Defense Against the Black Box

Baseline Scenario has a nice account of the role of Excel in the London Whale (aka Voldemort) blowup.

… To summarize: JPMorgan’s Chief Investment Office needed a new value-at-risk (VaR) model for the synthetic credit portfolio (the one that blew up) and assigned a quantitative whiz (“a London-based quantitative expert, mathematician and model developer” who previously worked at a company that built analytical models) to create it. The new model “operated through a series of Excel spreadsheets, which had to be completed manually, by a process of copying and pasting data from one spreadsheet to another.” The internal Model Review Group identified this problem as well as a few others, but approved the model, while saying that it should be automated and another significant flaw should be fixed. After the London Whale trade blew up, the Model Review Group discovered that the model had not been automated and found several other errors. Most spectacularly,

“After subtracting the old rate from the new rate, the spreadsheet divided by their sum instead of their average, as the modeler had intended. This error likely had the effect of muting volatility by a factor of two and of lowering the VaR . . .”

Microsoft Excel is one of the greatest, most powerful, most important software applications of all time. …

As a consequence, Excel is everywhere you look in the business world—especially in areas where people are adding up numbers a lot, like marketing, business development, sales, and, yes, finance. …

But while Excel the program is reasonably robust, the spreadsheets that people create with Excel are incredibly fragile. There is no way to trace where your data come from, there’s no audit trail (so you can overtype numbers and not know it), and there’s no easy way to test spreadsheets, for starters. The biggest problem is that anyone can create Excel spreadsheets—badly. Because it’s so easy to use, the creation of even important spreadsheets is not restricted to people who understand programming and do it in a methodical, well-documented way.

This is why the JPMorgan VaR model is the rule, not the exception: manual data entry, manual copy-and-paste, and formula errors. This is another important reason why you should pause whenever you hear that banks’ quantitative experts are smarter than Einstein, or that sophisticated risk management technology can protect banks from blowing up. …

System Dynamics has a strong tradition of model quality control, dating all the way back to its origins in Industrial Dynamics.
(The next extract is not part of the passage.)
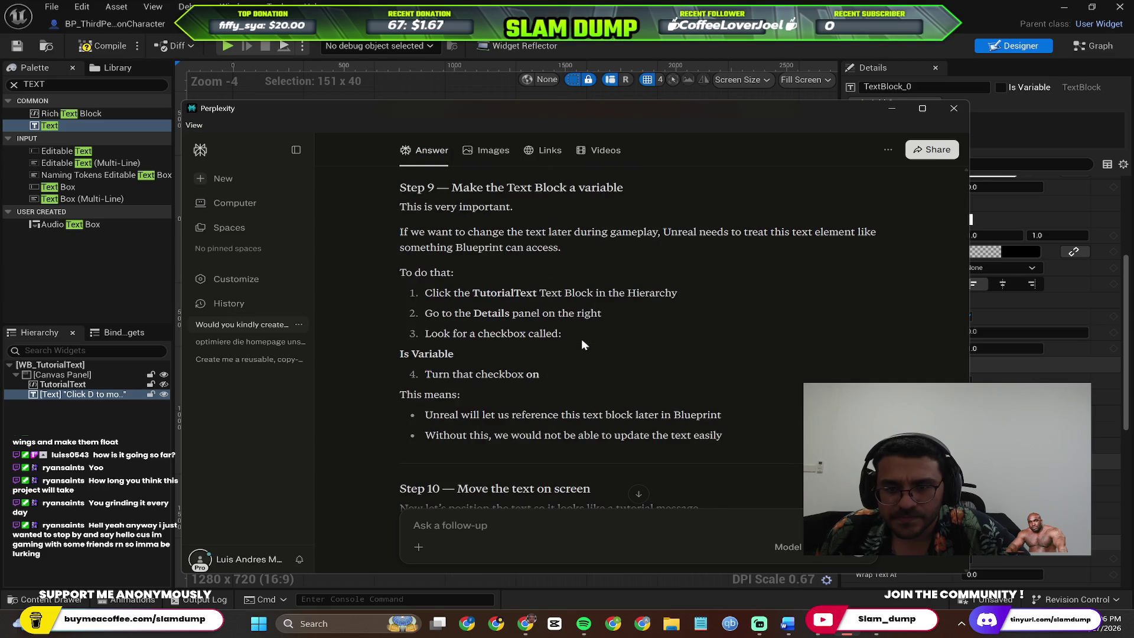
{"action": "type", "text": "I am stuck at step 9, "}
Some of it is embodied in software, while other bits are merely habits and traditions. If the London Whale model had been an SD model, would the crucial VaR error have occurred? Since the model might not have employed much feedback, one might also ask, had it been built with SD software, like Vensim, would the error have occurred?
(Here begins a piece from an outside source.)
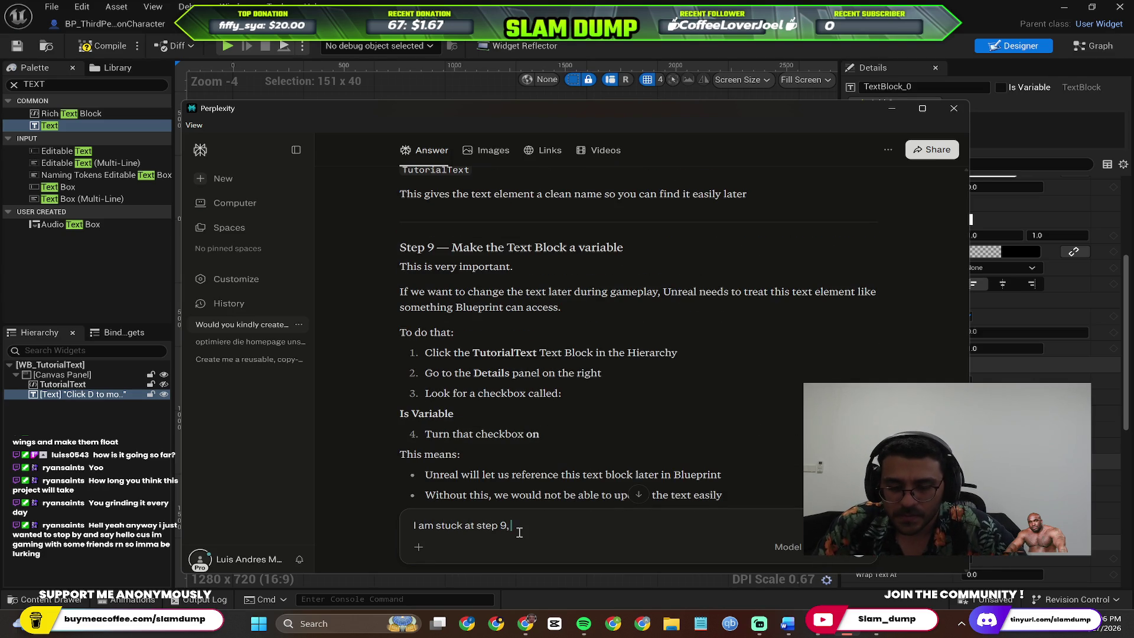
{"action": "type", "text": "just to make sure i a"}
There are multiple lines of defense against model errors:

  • Seeing the numbers. This is Excel’s strong suit. It apparently didn’t help in this case though.
  • Separation of model and data. A model is a structure that one can populate with different sets of parameters and data. In Excel, the structure and the data are intermingled, so it’s tough to avoid accidental replacement of structure (an equation) by data (a number), and tough to compare versions of models or model runs to recover differences. Vensim is pretty good at that. But it’s not clear that such comparisons would have revealed the VaR structure error.
  • Checking units of measure. When I was a TA for the MIT SD course, I graded a LOT of student models. I think units checking would have caught about a third of conceptual errors. In this case though, the sum and average of a variable have the same units, so it wouldn’t have helped.
  • Fit to data. Generally, people rely far too much on R^2, and too little on other quality checks, but the VaR error is exactly the kind of problem that might be revealed by comparison to history. However, if the trade was novel, there might not be any relevant data to use. In any case, there’s no real obstacle to evaluating fit in Excel, though the general difficulties of building time series models are an issue where time is relevant.
  • Conservation laws. SD practitioners are generally encouraged to observe conservation of people, money, material, etc. Software supports this with the graphical stock-flow convention, though it ought to be possible to do more. Excel doesn’t provide any help in this department, though it’s not clear whether it would have mattered to the Whale trade model.
  • Extreme conditions tests. “Kicking the tires” of models has been a good idea since the beginning. This is an ingrained SD habit, and Vensim provides Reality Check™ to automate it. It’s not clear that this would have revealed the VaR sum vs. average error, because that’s a matter of numerical sensitivity that might not reveal itself as a noticeable change in behavior. But I bet it would reveal lots of other problems with the model boundary and limitations to validity of relationships.
  • Abstraction. System Dynamics focuses on variables as containers for time series, and distinguishes stocks (state variables) from flows and other auxiliary conversions. Most SD languages also include some kind of array facility, like subscripts in Vensim, for declarative processing of detail complexity. Excel basically lacks such conventions, except for named ranges that are infrequently used. Time and other dimensions exist spatially as row-column layout. This means that an Excel model is full of a lot of extraneous material for handling dynamics, is stuck in discrete time, can’t be checked for DT stability, and requires a lot of manual row-column fill operations to express temporal phenomena that are trivial in SD and many other languages. With less busywork needed, it might have been much easier for auditors to discover the VaR error.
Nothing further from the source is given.